● RECORD SET

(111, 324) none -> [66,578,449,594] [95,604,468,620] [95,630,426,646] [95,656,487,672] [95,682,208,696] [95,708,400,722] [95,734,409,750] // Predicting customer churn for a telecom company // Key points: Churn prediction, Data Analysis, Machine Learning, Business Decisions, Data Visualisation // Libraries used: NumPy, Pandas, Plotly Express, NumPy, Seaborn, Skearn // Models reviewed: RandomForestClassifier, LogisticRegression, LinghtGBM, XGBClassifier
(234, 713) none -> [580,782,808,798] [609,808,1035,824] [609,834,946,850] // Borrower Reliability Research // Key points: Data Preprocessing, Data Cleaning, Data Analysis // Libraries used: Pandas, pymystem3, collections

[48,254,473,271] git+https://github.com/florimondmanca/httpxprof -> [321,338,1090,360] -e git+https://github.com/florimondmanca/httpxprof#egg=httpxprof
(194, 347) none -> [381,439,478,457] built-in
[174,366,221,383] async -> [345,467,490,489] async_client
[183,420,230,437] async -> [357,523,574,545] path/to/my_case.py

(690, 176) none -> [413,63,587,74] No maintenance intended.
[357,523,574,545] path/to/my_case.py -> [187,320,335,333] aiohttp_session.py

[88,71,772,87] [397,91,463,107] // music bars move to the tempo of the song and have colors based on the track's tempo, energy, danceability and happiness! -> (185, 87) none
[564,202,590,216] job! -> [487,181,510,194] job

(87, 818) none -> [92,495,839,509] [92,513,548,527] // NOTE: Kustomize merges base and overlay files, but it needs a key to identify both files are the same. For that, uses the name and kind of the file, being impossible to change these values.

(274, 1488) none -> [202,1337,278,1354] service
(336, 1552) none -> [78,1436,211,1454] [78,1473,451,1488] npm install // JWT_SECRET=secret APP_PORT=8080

● JOB
Answer with the exact lines running from the one that contains "-> [321,338,1090,360] -e" through the last line of the data. Include no other line.

● EXPECTED ANSWER
[48,254,473,271] git+https://github.com/florimondmanca/httpxprof -> [321,338,1090,360] -e git+https://github.com/florimondmanca/httpxprof#egg=httpxprof
(194, 347) none -> [381,439,478,457] built-in
[174,366,221,383] async -> [345,467,490,489] async_client
[183,420,230,437] async -> [357,523,574,545] path/to/my_case.py

(690, 176) none -> [413,63,587,74] No maintenance intended.
[357,523,574,545] path/to/my_case.py -> [187,320,335,333] aiohttp_session.py

[88,71,772,87] [397,91,463,107] // music bars move to the tempo of the song and have colors based on the track's tempo, energy, danceability and happiness! -> (185, 87) none
[564,202,590,216] job! -> [487,181,510,194] job

(87, 818) none -> [92,495,839,509] [92,513,548,527] // NOTE: Kustomize merges base and overlay files, but it needs a key to identify both files are the same. For that, uses the name and kind of the file, being impossible to change these values.

(274, 1488) none -> [202,1337,278,1354] service
(336, 1552) none -> [78,1436,211,1454] [78,1473,451,1488] npm install // JWT_SECRET=secret APP_PORT=8080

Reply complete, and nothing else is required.